# Making the Mathematica 6 Spikey

In 1992, while teaching at the Technical University of Ilmenau, I gave a three-semester course on the use of Mathematica. I am a theoretical physicist by training, so the graphics component was just one of the not-so-important parts of the system for me at the time. Calculating integrals and minimizing functions for many-parameter variational wave functions of semiconductor nanostructures in very high magnetic fields was much more on my mind.

But the students asked me to cover graphics in depth too, so I did. The cover picture of the Mathematica 2 book had a hyperbolic dodecahedron on it (the Version 1 book has a graphic of the Riemann zeta function along the critical strip).

Starting with a regular dodecahedron with appropriately subdivided faces, one just has to extend the vertices outwards (or press the face centers inwards) to obtain a hyperbolic dodecahedron. I showed the construction in the lecture (a nice mixture of geometry, matrix algebra, equation solving and graphics itself).

Little did I know at that time that the force of the hyperbolic dodecahedron would be with me for the next 15 years.

A year later, I joined Wolfram Research, and soon thereafter Stephen Wolfram saw my construction in the lecture notes of the course. He asked me if I could construct a version of a hyperbolic dodecahedron for the Version 3 Mathematica book. To make the body more “three-dimensional,” I gave the individual faces a finite thickness, used a higher subdivision and so on. And the resulting hyperbolic dodecahedron ended up on the cover of Mathematica 3.

All the code, together with detailed comments and explanation of the steps to create the earlier versions of the hyperbolic dodecahedron, can be found in my *Mathematica GuideBook for Graphics* (pp. 841–861).

In 2005, Mathematica 6 was becoming more visible on our development horizon. We needed a new hyperbolic dodecahedron. With our totally new graphics system, many new possibilities opened up. There was now support for vertex-based coloring and the specification of vertex normals. This meant that surfaces could be rendered to give a very smooth appearance. Plotting functions refined surfaces as much as needed. And with the new dynamic interactivity, it became quite easy to build an interactive prototype and draft a shape that could later be rendered at much higher resolution.

Another new feature in the graphics system is `Opacity`—a really, really neat feature, especially if united with position-dependent coloring and normals.

I decided to use `Opacity` for the Version 6 hyperbolic dodecahedron. Now, what to do with the actual surface? In Version 3 we just had flat polygons, then thickened polygons, and then beams, all resulting from regular subdivisions. I tried various new things, like embedding a 3D projection of a 4D 120-cell into a dodecahedron, Kepler’s pentagon-based subdivision-based fractal faces and “dodecahedral cutouts” of surfaces arising from random solutions of the Helmholtz equation (this is an interesting topic from physics and can neatly be done using the new `RegionFunction` option of `ContourPlot3D`).

Many of the 100+ versions I made looked interesting, but did they really reflect the intricate, widely branched nature of Mathematica 6?

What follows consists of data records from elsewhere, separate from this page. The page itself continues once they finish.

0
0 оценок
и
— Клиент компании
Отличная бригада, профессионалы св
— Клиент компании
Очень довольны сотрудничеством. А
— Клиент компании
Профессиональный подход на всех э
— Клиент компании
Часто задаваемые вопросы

Version 6 is in many respects completely different from earlier versions of Mathematica. Besides the already mentioned features are data collections, network visualizations and a new (less hierarchically structured than in earlier versions) documentation system with thousands of examples, to name just a few.

Things got more complex in the world of Mathematica, and I thought a less periodic and regular surface might look nice. I mapped various aperiodic tilings onto the faces of the dodecahedron. Relatively simple tilings looked most interesting, like a subdivision of an L into four smaller Ls iteratively applied.

Some fine-tuning of the subdivision, the opacity, the color (adding more red to represent all the blood, sweat and long nights that my coworkers put into Version 6 over the years), and color gradients had to be made, and voila—there was the Mathematica 6 spikey.

Beyond the graphic, one could ask many interesting questions about hyperbolic Platonic solids, like what is their volume. But this is outside of the topic to be discussed today, and reminds me that I should get back to work; blogging is supposed to just take a few minutes. Some final touches have to be put on the Wolfram Functions Site—a new, greatly expanded version is coming. I hope to write about this here soon.